A New Teacher, Before the Beginning
There is a certain shine to early September, a hard, chestnut kind of feeling that grows inside while Indian summer makes its last stand of prickly heat. I can feel the weight of summer's ending in my hands, heavy as a load of books. No more rows to hoe in the garden. No more cicadas whining from the highest parts of trees. No more hydrants arcing freedom onto the wavy pavement.
Suddenly, a neighbor's dog I haven't heard all summer begins to bark. Passing the park, I see a man in overalls scrubbing the walls of the drained public pool. When I climb the steps of the high school, two janitors are drilling at the hinge on the front double doors. Already, they must hear beyond the drill's whizz tomorrow's din of a thousand young voices.

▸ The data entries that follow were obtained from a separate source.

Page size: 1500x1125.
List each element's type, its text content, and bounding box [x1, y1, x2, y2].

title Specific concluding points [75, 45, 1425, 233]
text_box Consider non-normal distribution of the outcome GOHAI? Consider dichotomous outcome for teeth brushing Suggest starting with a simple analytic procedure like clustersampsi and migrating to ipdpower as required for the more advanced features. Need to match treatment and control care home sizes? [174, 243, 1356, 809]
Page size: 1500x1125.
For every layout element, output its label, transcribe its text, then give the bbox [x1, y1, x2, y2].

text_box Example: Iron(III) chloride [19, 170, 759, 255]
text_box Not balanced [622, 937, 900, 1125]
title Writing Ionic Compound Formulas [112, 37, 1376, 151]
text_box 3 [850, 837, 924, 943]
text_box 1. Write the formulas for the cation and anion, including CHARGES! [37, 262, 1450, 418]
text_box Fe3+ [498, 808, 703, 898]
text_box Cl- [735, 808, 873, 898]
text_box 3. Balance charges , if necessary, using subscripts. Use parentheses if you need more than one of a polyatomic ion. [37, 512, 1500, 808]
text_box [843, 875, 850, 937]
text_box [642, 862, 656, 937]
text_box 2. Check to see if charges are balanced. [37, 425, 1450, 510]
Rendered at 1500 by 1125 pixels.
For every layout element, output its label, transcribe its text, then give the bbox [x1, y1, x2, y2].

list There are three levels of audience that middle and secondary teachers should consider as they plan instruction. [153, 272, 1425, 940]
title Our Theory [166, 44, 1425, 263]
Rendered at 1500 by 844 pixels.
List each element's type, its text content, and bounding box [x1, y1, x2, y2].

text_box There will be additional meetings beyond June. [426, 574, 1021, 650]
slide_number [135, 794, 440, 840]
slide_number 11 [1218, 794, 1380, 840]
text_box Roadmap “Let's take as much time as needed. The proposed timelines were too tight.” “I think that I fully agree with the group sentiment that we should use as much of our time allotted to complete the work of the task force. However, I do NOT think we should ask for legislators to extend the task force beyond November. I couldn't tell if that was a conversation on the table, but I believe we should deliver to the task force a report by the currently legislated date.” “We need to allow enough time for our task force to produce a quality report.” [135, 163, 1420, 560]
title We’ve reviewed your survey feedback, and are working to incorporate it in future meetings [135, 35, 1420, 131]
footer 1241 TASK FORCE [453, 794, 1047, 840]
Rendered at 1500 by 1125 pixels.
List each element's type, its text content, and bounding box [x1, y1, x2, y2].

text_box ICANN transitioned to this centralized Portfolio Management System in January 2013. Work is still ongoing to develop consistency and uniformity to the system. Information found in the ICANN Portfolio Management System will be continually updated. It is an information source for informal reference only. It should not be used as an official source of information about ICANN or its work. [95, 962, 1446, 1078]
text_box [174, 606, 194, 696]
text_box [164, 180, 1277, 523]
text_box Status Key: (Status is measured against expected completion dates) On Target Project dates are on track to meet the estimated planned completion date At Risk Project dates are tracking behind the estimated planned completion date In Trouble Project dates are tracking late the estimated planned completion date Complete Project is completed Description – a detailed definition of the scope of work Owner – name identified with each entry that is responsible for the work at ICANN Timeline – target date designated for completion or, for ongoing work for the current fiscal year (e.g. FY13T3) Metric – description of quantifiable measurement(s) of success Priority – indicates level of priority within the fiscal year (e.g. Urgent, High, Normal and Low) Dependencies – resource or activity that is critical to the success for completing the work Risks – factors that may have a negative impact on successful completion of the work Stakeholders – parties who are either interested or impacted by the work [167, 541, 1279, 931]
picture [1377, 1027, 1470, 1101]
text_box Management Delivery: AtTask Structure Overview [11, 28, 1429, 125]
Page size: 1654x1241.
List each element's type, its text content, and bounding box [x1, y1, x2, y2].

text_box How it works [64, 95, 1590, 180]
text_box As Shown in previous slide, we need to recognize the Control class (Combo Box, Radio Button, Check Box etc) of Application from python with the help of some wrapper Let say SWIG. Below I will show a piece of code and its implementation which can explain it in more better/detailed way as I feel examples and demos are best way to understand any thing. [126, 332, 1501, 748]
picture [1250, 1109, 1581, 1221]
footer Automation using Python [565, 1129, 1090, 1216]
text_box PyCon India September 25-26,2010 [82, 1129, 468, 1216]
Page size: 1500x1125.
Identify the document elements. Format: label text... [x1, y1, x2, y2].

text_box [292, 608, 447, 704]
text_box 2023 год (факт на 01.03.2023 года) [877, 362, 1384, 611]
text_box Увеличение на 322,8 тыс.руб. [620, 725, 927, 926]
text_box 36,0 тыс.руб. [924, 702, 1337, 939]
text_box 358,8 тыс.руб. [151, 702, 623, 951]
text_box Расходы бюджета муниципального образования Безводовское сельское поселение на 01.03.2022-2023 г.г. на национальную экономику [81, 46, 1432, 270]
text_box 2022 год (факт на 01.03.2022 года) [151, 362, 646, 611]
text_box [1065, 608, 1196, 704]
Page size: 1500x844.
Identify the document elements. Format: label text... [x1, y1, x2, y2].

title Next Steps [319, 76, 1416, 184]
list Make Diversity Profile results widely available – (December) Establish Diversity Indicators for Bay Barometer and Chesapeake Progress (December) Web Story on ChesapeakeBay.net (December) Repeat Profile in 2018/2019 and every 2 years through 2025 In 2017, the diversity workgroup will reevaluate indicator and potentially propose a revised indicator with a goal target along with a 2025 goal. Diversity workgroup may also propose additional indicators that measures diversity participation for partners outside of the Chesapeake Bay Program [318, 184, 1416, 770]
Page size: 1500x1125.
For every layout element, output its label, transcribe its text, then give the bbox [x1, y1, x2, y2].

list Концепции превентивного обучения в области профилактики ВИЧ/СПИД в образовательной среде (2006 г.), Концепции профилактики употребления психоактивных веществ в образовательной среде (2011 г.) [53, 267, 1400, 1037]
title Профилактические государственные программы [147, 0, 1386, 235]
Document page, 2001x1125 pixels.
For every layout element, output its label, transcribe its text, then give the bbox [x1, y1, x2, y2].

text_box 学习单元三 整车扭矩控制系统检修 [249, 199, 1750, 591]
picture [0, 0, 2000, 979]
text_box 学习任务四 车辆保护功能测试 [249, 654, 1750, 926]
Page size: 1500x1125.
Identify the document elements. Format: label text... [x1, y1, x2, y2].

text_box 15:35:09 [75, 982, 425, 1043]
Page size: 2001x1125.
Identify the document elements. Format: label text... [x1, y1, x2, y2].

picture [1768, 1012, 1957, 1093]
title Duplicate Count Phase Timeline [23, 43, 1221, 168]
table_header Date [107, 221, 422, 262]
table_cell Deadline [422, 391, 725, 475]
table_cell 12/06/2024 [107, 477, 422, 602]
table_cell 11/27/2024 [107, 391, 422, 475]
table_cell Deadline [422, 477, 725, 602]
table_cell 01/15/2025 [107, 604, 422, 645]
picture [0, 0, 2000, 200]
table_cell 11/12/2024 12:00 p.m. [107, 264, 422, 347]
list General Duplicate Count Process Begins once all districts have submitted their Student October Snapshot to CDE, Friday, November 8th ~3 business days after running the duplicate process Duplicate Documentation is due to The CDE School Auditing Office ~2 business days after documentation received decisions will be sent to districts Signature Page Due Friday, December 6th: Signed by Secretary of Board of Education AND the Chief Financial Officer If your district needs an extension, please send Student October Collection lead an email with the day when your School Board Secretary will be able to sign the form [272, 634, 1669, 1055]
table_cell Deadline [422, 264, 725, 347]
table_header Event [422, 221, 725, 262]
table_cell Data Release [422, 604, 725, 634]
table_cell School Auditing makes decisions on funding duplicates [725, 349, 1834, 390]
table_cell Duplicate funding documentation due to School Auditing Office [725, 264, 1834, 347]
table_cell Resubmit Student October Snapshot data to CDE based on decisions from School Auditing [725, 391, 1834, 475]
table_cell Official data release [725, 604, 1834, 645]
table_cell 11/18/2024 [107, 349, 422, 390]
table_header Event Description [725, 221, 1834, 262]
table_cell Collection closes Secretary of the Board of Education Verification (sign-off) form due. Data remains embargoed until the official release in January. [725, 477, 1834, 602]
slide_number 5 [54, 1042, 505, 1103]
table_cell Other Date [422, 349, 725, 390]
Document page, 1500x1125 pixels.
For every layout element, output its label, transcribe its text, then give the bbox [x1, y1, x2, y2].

Nodding to the janitors (soon I will know their names), walking past them into the empty school, I know that what I smell - that clean mixture of new books, wood polish, ammonia, chalk dust, lavatory soap - is an odor I will come to carry home with me from work, an odor I will make my own.
When the bell rings, I am so startled that I gasp. After today, that bell will call to life a huge eruption of noise - squeak of chair legs, shuffle and beat of sneakered feet, jiggle and clang of lockers, hoot and holler of hallways full of students. There is nothing so terrifying or astonishing as the first day of school. When you're a student, that is. What it's like when you're a teacher, I won't know until tomorrow.
Tonight, I'll be happy if I sleep at all.
Waiting for the second bell, I hear no sound but the janitors' distant drilling. Nothing moves except the dust falling slowly, like movie snow, in javelins of light thrown into freeze-frames by the small windows on each classroom's closed door. I am the first one here for the new teacher's day-before-school orientation. I am early. I want to be. I think that before I can make sense of a full school,
I should know it first when it is empty. I stop at the hip-high water fountain for a drink, and in the gleaming metal I see myself for just a second, almost a boy again, before the water covers it with drips.
The English office is on the second floor, somewhere between the writing lab and the library. I'm surprised to find my heartbeat quickening, pulling at the muscles in my chest, my throat, my jaw, lifting my cheeks into a smile. I never really liked school as a child.
When I recall the fall of 1969, the year before I started kindergarten, the year when both my brothers and my sister were off in school and I was home alone with my mother, I recall it without specific detail but with a surpassing sense of happiness and tenure. Perhaps, being the youngest, I could finally school myself in my mother's full attention.
So when the next September came, I could do nothing but cry out the bus window as my waving mother diminished with each shifting gear. Grammar school I remember as a series of scoldings, my class somehow the most deserving of punishment. High school a time of ceaseless self-awareness; running cross-country after school was all I could do to escape or understand myself. There were problems to solve, stories to comprehend, languages to learn only to forget again. There were a million moments I would never trade for a chance at others, like running in a meet beside my brothers as teammates, propelling ourselves through cool autumn woods, our parents at the finish line, cheering.
I FIND an open classroom and sit in a chair in one of the rows. The big silver clock, as ever, ticks, ticks. If only my father were here and I could ask him - a high school teacher for nearly 30 years - how to make a class listen, how to project my voice, how to be funny and serious at the same time. But he's retired and 200 miles away. And there's not even the impulse now to raise my hand. Once you've crossed to the other side of the classroom, you continue to learn, but you're never not the teacher anymore.
When the second bell rings, I get up. I walk to the board, and turn. I begin.